Giant New Telescope Bags Gamma Ray Burst

The Very Large Telescope (VLT) in Chile, the world's most powerful telescope, has bagged its first gamma ray burst, less than 6 weeks after the start of its regular observations. Astronomers say studies of the afterglow seem to support a budding theory that these mysterious explosions emit radiation in two opposing beams, making them visible at great distances when one of the beams happens to be directed at Earth.

The burst, now named GRB990510, was first detected by two satellites, NASA's Compton Gamma Ray Observatory and the Italian-Dutch satellite BeppoSAX. Both saw a bright flash of gamma rays on Monday 10 May, around 08.49 Universal Time.

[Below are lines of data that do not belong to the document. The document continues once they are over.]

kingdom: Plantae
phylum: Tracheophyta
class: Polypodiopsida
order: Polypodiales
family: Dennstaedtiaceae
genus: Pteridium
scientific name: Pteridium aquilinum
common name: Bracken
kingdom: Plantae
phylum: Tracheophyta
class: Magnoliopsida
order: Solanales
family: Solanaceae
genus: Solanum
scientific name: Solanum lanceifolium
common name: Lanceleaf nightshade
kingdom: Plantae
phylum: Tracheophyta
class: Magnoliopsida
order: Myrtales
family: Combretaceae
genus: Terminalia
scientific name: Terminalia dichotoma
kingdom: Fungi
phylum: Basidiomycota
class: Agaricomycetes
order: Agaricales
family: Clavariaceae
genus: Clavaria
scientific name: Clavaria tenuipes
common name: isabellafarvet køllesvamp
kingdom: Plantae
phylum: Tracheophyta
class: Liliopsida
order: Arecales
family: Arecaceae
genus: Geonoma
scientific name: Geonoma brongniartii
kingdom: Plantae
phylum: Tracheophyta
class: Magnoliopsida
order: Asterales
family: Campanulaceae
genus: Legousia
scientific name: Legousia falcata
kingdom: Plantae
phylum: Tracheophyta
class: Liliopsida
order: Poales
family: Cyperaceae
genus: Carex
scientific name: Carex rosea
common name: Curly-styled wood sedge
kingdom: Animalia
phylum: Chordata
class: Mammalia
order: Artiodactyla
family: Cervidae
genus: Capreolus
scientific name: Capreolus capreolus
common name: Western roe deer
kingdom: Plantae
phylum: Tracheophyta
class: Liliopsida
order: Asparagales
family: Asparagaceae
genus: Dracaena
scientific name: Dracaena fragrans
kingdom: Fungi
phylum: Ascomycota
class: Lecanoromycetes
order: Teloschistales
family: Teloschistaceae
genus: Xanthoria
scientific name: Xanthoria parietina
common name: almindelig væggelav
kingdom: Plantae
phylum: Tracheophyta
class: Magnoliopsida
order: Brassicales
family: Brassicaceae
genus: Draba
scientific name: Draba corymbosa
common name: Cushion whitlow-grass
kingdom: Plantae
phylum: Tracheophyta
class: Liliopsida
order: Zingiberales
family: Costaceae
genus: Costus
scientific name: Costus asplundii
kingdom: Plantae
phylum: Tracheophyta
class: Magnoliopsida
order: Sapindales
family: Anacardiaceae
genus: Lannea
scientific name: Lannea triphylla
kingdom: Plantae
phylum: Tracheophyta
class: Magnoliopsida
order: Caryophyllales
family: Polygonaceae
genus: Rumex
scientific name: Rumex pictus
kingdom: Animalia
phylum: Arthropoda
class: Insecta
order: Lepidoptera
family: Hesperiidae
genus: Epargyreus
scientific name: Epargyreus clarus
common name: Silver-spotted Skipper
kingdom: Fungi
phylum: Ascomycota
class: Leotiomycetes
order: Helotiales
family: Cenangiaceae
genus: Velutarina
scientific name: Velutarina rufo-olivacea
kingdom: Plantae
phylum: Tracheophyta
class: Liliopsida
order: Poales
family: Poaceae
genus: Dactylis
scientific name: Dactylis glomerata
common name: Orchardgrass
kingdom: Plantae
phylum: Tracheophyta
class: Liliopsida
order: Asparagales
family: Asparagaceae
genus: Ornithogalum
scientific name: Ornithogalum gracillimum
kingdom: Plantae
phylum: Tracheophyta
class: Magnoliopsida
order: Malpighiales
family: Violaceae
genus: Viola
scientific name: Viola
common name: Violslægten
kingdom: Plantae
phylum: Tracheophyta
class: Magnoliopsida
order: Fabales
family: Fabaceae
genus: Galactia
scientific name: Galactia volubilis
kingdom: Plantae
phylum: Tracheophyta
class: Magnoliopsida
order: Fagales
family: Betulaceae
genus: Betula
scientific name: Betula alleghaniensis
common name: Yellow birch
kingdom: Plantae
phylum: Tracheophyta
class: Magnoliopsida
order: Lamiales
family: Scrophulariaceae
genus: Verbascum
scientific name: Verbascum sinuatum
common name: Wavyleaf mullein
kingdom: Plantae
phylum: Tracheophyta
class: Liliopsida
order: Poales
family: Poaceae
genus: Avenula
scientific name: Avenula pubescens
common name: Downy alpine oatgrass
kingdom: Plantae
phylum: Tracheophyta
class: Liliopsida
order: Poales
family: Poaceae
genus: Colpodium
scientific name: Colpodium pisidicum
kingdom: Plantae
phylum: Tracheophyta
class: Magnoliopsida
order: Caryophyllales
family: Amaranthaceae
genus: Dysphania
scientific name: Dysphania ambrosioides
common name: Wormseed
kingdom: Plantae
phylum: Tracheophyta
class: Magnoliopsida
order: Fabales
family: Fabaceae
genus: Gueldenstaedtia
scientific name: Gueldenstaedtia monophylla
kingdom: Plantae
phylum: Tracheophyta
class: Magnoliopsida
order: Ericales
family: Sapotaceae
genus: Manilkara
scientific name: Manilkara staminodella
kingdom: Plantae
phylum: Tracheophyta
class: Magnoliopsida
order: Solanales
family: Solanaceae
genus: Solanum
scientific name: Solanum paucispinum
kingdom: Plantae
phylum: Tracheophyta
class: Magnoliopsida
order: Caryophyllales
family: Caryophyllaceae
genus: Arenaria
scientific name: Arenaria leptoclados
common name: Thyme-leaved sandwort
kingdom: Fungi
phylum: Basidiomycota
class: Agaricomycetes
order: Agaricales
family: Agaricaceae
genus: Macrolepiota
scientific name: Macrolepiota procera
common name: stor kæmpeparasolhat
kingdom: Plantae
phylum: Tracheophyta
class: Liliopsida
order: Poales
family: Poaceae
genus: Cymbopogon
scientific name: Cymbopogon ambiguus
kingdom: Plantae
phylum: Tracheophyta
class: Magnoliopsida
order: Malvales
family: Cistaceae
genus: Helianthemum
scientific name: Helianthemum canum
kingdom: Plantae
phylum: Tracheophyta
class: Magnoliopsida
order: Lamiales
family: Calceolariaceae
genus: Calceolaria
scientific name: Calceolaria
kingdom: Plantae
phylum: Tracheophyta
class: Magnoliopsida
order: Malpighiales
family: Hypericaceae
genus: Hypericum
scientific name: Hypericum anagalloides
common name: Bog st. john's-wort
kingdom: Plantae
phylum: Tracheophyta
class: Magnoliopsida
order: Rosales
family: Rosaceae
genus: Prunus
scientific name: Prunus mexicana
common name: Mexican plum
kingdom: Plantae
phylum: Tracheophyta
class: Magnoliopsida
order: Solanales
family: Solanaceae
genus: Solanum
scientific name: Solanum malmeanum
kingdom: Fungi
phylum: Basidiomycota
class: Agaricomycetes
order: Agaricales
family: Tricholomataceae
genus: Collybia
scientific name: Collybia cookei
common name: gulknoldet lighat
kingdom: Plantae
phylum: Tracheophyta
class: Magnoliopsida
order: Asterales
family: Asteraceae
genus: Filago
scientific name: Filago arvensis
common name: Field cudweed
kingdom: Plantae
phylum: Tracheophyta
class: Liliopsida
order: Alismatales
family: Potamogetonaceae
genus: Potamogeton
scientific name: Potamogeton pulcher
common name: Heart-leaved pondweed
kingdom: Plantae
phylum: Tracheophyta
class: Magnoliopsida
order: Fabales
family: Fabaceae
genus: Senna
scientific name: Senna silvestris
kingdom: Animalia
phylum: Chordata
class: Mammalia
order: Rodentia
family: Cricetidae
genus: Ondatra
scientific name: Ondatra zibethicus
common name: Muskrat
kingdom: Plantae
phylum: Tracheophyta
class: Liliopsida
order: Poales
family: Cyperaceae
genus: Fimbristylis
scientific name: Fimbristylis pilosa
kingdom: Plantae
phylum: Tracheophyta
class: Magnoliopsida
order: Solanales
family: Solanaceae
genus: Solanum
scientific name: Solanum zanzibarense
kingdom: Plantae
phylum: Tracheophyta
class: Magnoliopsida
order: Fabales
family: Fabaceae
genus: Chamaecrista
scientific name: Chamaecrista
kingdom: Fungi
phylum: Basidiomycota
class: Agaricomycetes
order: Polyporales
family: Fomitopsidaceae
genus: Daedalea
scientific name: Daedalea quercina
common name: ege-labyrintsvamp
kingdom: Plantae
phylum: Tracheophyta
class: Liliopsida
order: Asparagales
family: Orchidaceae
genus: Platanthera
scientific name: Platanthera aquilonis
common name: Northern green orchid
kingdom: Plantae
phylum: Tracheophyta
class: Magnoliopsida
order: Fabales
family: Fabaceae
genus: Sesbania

Simultaneous x-ray observations by BeppoSAX pinpointed the sky position of the burst near the celestial south pole, and within 10 hours, astronomers had spotted a relatively bright but fading optical counterpart with the 1-meter Sutherland telescope at the South African Astronomical Observatory.

Astronomers Titus Galama and Paul Vreeswijk of the University of Amsterdam, who are coordinating the follow-up observations of the burst, also trained the VLT at the burst. Using the first of the VLT's four 8.2-meter telescopes, they succeeded in obtaining the spectrum of its optical counterpart. From the redshift of the spectral lines, caused by the expansion of the universe, they conclude that the burst took place more than halfway across the universe. Galama says a wealth of observations have been obtained so far. "We're still analyzing the data," he says, "but we'll probably learn a lot from this burst."

Astronomer Shrinivas Kulkarni and his colleagues from the California Institute of Technology (Caltech) are studying GRB990510, too. Kulkarni and his colleagues are using the Australian Telescope Compact Array for radio observations of the burst's afterglow. And in observations obtained by a 1.25-meter telescope at Mount Stromlo Observatory in New South Wales, Kulkarni says he can see hints that most of the energy of the burst was emitted in two opposing beams or jets--a possibility first supported by extensive studies of another burst, earlier this year (ScienceNOW, 25 March 1999).